The largest ancient DNA laboratory in the United States sits behind a heavy steel door in a plain service hallway at the University of Oklahoma. Inside, researchers find, extract, isolate, and amplify DNA molecules and proteins, producing voluminous mounds of data that can address grand, complex questions about migration, diet, and human health—in the deep past and today. They’re probing the limits of new methodologies. They’re encountering the advantages and pitfalls of interdisciplinary science. And they’re writing the first drafts of a new chapter in archaeological research. But before they can do any of this, they have to ensure that the lab is scrupulously clean.

 

Next to the door, a red button, when pressed, produces a satisfying thump and turns off powerful UV lights inside. A series of pressure gauges climbs next to it.

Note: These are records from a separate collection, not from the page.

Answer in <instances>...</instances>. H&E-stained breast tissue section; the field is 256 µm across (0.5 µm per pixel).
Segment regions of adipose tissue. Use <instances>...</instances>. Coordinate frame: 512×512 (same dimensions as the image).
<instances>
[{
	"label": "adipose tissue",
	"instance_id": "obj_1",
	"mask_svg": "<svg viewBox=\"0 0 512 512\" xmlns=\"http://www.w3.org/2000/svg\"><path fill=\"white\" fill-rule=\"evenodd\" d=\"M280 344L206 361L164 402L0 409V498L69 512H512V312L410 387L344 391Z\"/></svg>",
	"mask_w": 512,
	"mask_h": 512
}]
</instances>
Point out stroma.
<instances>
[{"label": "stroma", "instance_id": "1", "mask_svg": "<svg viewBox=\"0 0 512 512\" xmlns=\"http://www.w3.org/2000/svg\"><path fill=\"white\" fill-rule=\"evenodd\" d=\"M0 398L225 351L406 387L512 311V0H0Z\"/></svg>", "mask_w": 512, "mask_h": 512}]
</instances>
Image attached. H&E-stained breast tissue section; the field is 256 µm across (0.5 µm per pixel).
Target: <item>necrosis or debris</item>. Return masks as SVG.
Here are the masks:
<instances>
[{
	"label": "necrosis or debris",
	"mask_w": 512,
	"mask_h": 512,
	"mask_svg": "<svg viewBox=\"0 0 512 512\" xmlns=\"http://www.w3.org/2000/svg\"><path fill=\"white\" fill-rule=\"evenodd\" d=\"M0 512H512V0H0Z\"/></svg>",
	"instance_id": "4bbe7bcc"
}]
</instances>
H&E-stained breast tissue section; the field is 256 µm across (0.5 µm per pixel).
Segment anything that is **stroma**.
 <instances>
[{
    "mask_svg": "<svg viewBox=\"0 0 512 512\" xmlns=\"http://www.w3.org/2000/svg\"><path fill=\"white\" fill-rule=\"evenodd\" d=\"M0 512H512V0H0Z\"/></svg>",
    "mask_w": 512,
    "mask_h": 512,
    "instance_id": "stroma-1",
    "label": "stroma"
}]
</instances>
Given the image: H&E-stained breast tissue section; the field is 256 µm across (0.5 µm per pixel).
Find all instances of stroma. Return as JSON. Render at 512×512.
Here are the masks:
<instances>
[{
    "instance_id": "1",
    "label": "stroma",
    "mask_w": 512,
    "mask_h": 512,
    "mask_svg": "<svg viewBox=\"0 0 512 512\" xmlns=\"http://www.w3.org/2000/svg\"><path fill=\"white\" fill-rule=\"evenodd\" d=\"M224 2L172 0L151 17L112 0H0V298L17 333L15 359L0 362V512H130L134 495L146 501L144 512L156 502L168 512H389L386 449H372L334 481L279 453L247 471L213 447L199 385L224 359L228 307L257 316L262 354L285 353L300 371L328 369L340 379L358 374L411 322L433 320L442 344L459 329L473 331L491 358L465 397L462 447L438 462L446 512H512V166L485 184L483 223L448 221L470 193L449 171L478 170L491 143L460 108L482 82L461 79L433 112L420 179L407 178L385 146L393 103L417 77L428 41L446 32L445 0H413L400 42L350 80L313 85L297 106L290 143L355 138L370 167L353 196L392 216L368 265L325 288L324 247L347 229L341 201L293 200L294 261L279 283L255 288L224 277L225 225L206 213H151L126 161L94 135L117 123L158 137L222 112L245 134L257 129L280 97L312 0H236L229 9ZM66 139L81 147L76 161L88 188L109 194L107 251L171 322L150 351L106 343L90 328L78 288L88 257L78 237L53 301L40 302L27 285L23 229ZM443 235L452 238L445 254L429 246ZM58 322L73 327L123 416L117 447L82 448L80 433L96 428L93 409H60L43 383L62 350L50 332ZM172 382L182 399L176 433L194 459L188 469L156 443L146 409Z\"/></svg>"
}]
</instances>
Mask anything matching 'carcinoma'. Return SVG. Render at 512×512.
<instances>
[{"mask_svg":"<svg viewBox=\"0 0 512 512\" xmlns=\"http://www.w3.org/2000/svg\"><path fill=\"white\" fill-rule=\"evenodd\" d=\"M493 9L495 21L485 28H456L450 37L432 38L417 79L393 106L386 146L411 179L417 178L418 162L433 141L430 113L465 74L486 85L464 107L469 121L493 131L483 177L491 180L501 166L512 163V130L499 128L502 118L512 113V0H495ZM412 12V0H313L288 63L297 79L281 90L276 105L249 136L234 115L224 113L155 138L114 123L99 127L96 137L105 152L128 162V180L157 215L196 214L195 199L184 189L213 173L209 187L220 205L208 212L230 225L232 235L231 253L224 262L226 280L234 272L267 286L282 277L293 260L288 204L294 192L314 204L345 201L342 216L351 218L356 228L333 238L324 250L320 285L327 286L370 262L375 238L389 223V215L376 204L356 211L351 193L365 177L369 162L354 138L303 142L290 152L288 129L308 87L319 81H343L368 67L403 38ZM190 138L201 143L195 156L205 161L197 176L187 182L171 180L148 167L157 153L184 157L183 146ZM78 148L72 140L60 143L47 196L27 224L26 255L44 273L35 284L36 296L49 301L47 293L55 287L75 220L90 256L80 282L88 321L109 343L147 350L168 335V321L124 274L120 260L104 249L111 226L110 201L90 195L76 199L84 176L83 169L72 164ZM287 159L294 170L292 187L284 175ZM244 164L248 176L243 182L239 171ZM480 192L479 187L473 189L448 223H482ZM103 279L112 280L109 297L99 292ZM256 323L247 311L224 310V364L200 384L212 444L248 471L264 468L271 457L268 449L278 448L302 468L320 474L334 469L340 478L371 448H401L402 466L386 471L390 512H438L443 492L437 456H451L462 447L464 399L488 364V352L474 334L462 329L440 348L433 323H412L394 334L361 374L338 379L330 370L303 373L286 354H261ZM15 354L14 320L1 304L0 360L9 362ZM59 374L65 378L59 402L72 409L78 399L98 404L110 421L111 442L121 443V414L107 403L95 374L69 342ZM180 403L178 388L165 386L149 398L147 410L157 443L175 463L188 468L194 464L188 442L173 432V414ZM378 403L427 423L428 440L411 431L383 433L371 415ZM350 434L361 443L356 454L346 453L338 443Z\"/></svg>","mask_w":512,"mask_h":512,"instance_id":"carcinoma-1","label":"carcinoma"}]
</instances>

The lab’s six rooms are kept under positive pressure, double-sealed, and have their own air supply, filtered free of anything larger than 1,000 daltons—the mass of just 1,000 hydrogen atoms. People who enter must take off their shoes, change into scrubs, and, by the time they reach the two innermost rooms, don Tyvek suits, surgical masks, hairnets, and face shields. Those chambers are free of anything extraneous: Only sample vials and scientific equipment are visible. The DNA and proteins that the researchers work with there come from ancient microbes, and keeping the lab free of contamination is a tall order in a world that is positively swimming with their modern counterparts.

 

Microbiome DNA Calculus

 

“Usually, ancient DNA work is performed in dungeon-like labs located in windowless basements,” says Christina Warinner, anthropologist and codirector of the Laboratories of Molecular Anthropology and Microbiome Research (LMAMR). This lab, however, is fitted with picture windows that face the atrium of the university’s Stephenson Research and Technology Center, so visitors can watch the scientists and students inside process microscopic genetic samples that can be centuries or even millennia old.

 

The microbes that are the focus of the LMAMR—from both ancient and modern sources, with separate lab facilities for each—come from what is known as the human microbiome, the myriad communities of bacteria (as well as eukaryotes, viruses, and archaea) that reside in and on our bodies. In only the last few years researchers have begun to understand that studying how the microbiome has shifted over thousands of years, particularly at moments of great change in human history, has the potential to reveal some of the ways in which how we eat, live, and move around the world have affected human biology. Any number of questions—medical, archaeological, demographic, evolutionary—that were unframeable just five years ago can now be asked and ultimately answered on scales ranging from molecular to continental.